Johann Sebastian Bach and Michael Hersch, Together Again

“Michael Hersch,” writes NOVA Artistic Director Jason Hardink, “is a composer we're going to be featuring over the coming seasons; the Gallery Series this season offers our first installments in this multi-year project.” After initial exposure at the Gallery Series concert in October, Utah audiences will have a second opportunity to hear Hersch’s work on April 10 & 17, at NOVA’s second and final Gallery Series program of the season. Hersch, a young American composer, has enjoyed astounding success. Winner of the Rome and Berlin Prizes, the Guggenheim Fellowship, and a Goddard Lieberson Fellowship from the American Academy of Arts & Letters, Hersch has had works commissioned and premiered by many of the world’s foremost symphonies, chamber groups, and soloists, including the Cleveland Symphony, Ensemble Klang, Thomas Hampson, Garrick Ohlsson, Béla Fleck, and Midori.

Composer Michael Hersch

As with NOVA’s Gallery Series last October, the upcoming concert will pair Hersch’s work (this time, the Sonata No. 2 for Unaccompanied Cello) with a selection of Johann Sebastian Bach’s two-part inventions, as well as Bach’s monumental Partita for Solo Violin in D Minor. “The juxtaposition of Bach’s dance movements, among the most beloved works in the repertoire, with Hersch’s music will offer a nice parallel for an audience seeking a way into his music,” explains Hardink, “since many of Hersch’s works are, like Bach’s dance suites, sets of miniatures.”

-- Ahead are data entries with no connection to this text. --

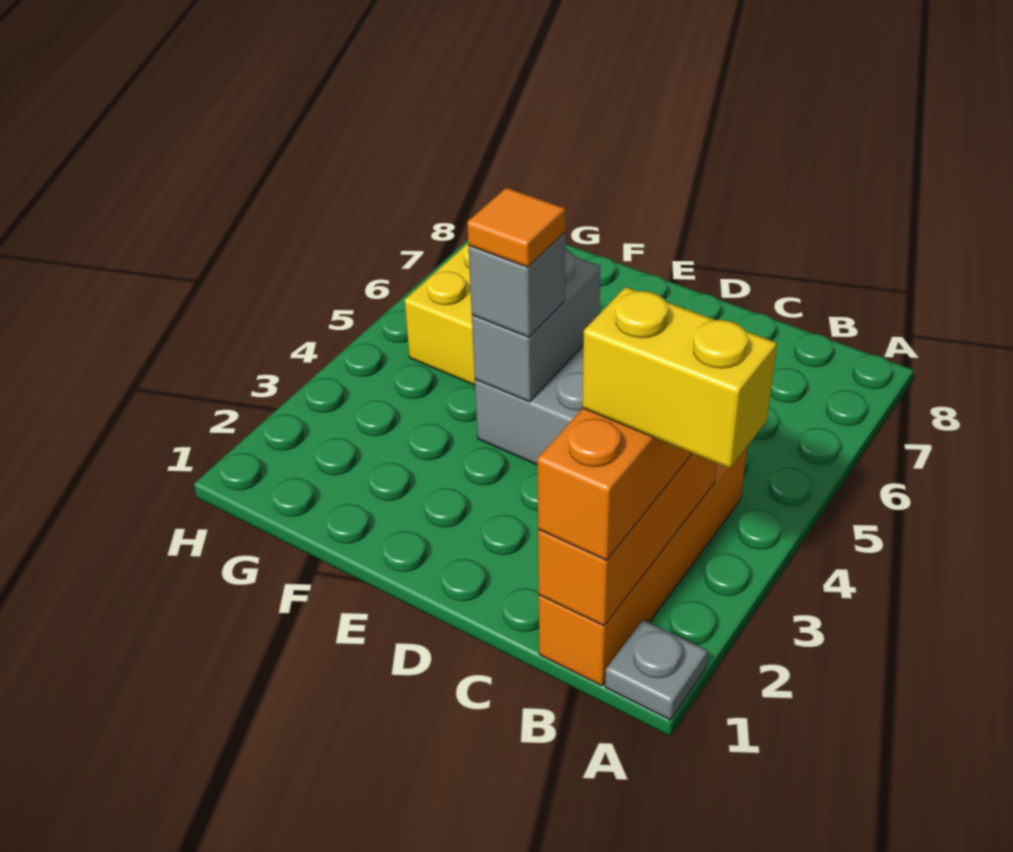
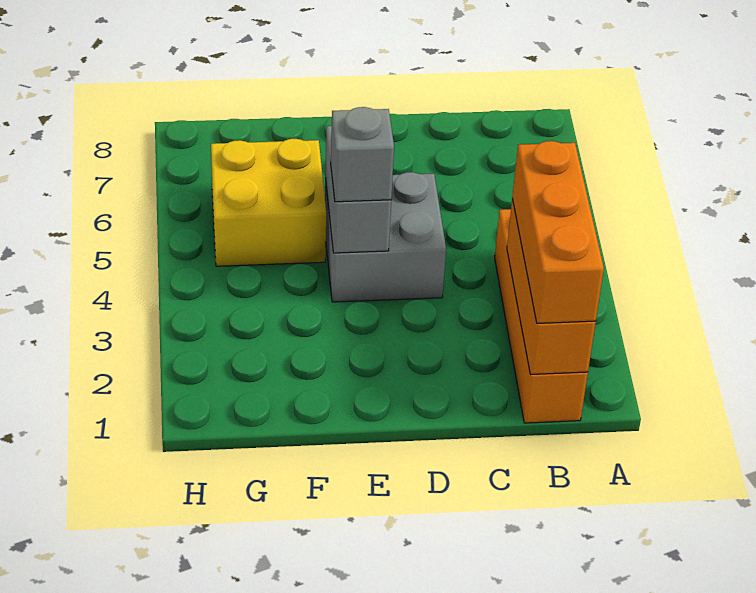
grey plate A1 level 1 -> none
yellow brick A2:B2 level 4 -> none
orange tile E4 level 4 -> none

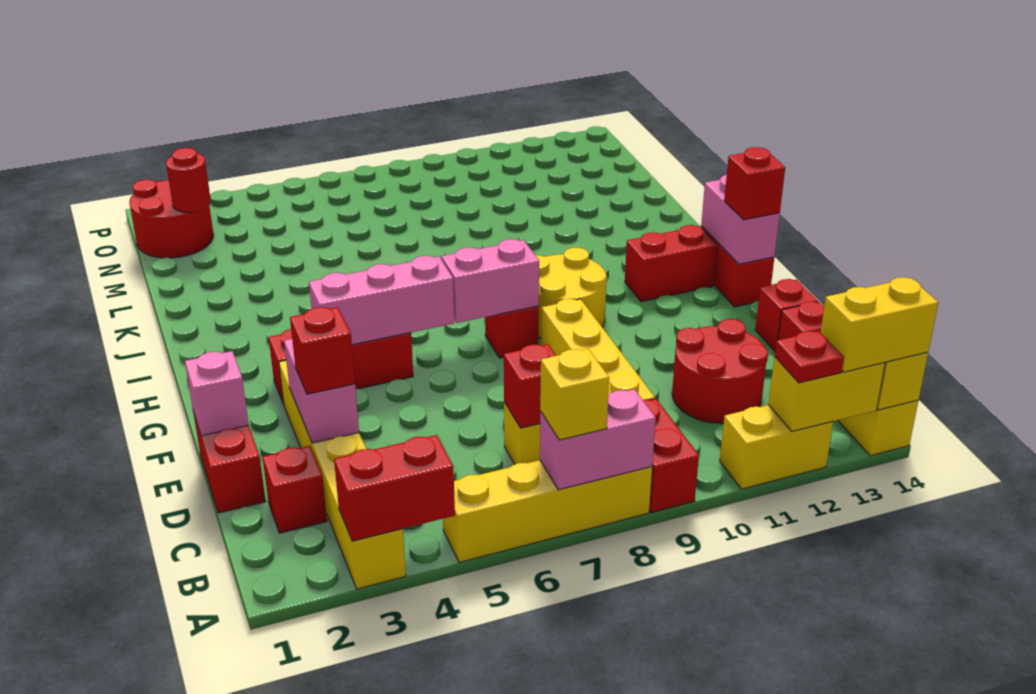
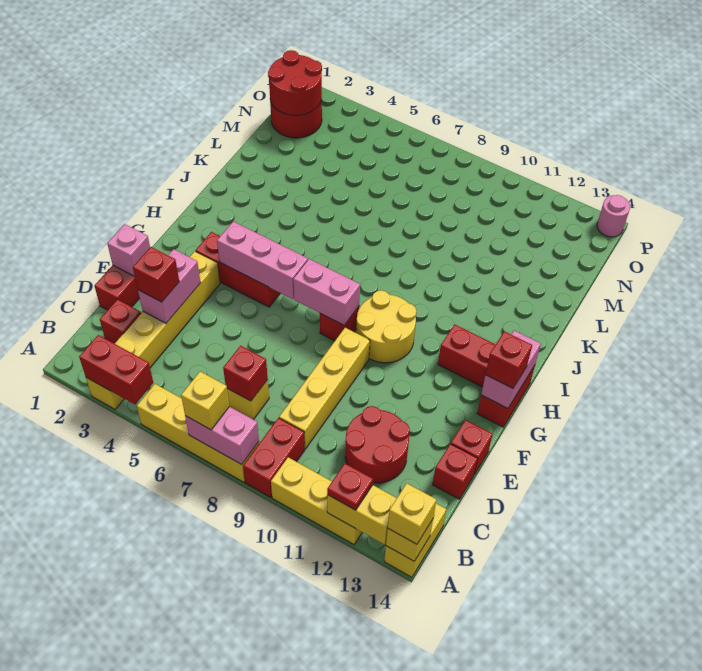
yellow brick A11:A12 level 1 -> yellow brick A10:A12 level 1
yellow brick A13:A14 level 3 -> yellow brick A14 level 3
red round brick N2 level 2 -> red round brick N1:O2 level 2
none -> pink round brick P14 level 1

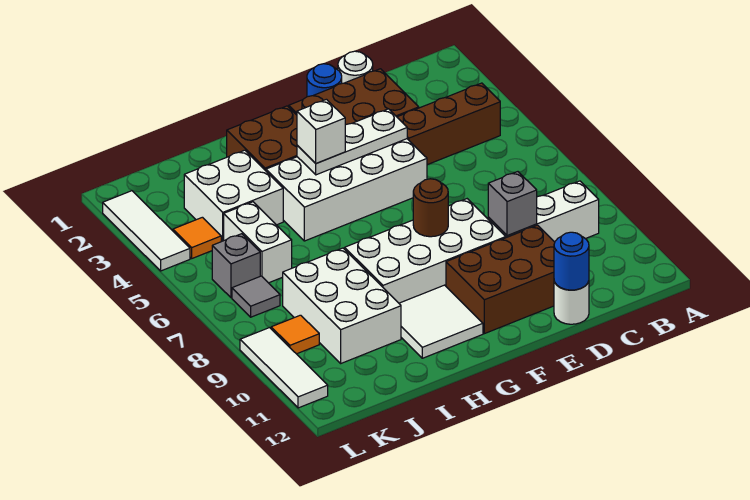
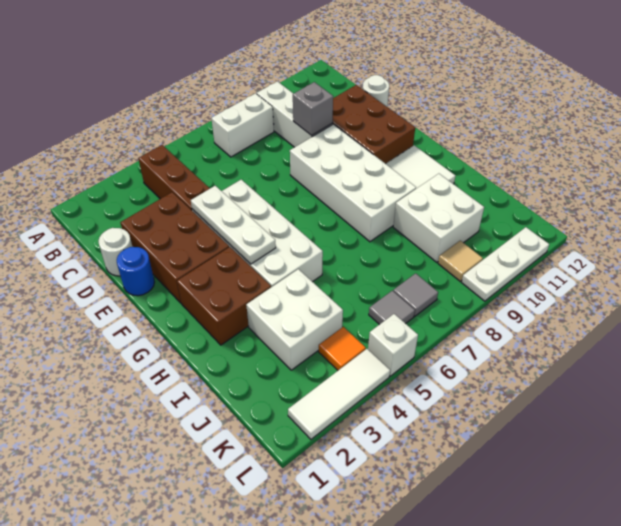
blue round brick D12 level 2 -> none
brown round brick F8 level 2 -> none
white brick G4 level 3 -> white brick L5 level 1
white brick I8:J10 level 1 -> white brick I9:J10 level 1
white brick J5:J6 level 1 -> white brick B7:B8 level 1
grey brick K6 level 1 -> grey tile K6 level 1
orange tile K9 level 1 -> tan tile K9 level 1
white tile L9:L11 level 1 -> white plate L9:L11 level 1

From 1717 to 1723, Bach worked at the court of Prince Leopold at Cöthen, a Calvinist court where music during religious ceremonies was forbidden, but secular music during courtly entertainments was embraced. It was while at Cöthen that he wrote many of his most famous instrumental works, including the suites of dances for unaccompanied cello, keyboard, and violin that now form such important parts of the repertoire for each of these instruments. The dance suite brought together stylized folk dances from a wide range of backgrounds, and in the seventeenth century composers and publishers in the German lands began combining these dances into small collections or “suites,” grouped by key. The standard form of this suite was Allemande-Courante-Sarabande-Gigue. According to this pattern, the dances would follow a slow-fast-slow-fast pattern, with the outer two movements in duple meter and the inner two in triple meter. The stately Allemande (“German dance”) would be followed by the quick-footed courante (from the Italian corrente, meaning “running”), while the grave Sarabande would be followed by the lively, hopping Gigue (from the Irish “jig”). By the time Bach inherited the suite, composers typically added an introductory prelude, meant to introduce the key of the work, and an impressive finale. (For more on the history of Bach’s stay at Cöthen, and on the history of the dance suite, see the NOVA Notes for the October 18 concert.)






Prince Leopold of Cöthen, Bach’s employer from
1717 to 1723

Yet in his second Partita (essentially, an Italian dance suite) for solo violin, Bach stripped away the by-now traditional prelude and finale, reducing the dance suite to its four fundamental dances. To these four movements, he then added a Chaconne, a compositional form in which a short “ground bass” melody is played on a loop while the composer builds variations above this recurring foundation. It is a fun quirk of music history that both the Sarabande and the Chaconne, now known for their expansive stateliness, are thought to have their origins in quick-footed, lubricious dances imported from South America in the sixteenth century. Bach’s Chaconne, on the other hand, is a monumental work of staggering proportions –– the four-bar ground bass is repeated no fewer than sixty-four times –– that has become one of the most famous works ever composed. A century and a half after the Chaconne’s composition, Johannes Brahms would write to Clara Schumann, in June 1877:

The Chaconne is, for me, one of the most unimaginably wonderful pieces of music. On a single string, for one small instrument, Bach writes an entire world of deepest thoughts and most profound feelings. If I could even imagine that I might create such a work, I am sure that the excess of excitement and shock would drive me mad.

A manuscript of Bach’s Chaconne in D Minor, likely copied by Bach’s wife Anna Magdalena.

And, indeed, Brahms would be one of many composers –– Felix Mendelssohn, Robert Schumann, and Ferrucio Busoni among them –– to arrange the work; Brahms’ version is for the piano, for the left hand alone. On April 17, Bach’s tremendous second Partita will be performed for NOVA’s gallery audience by Alexander Woods on Baroque violin.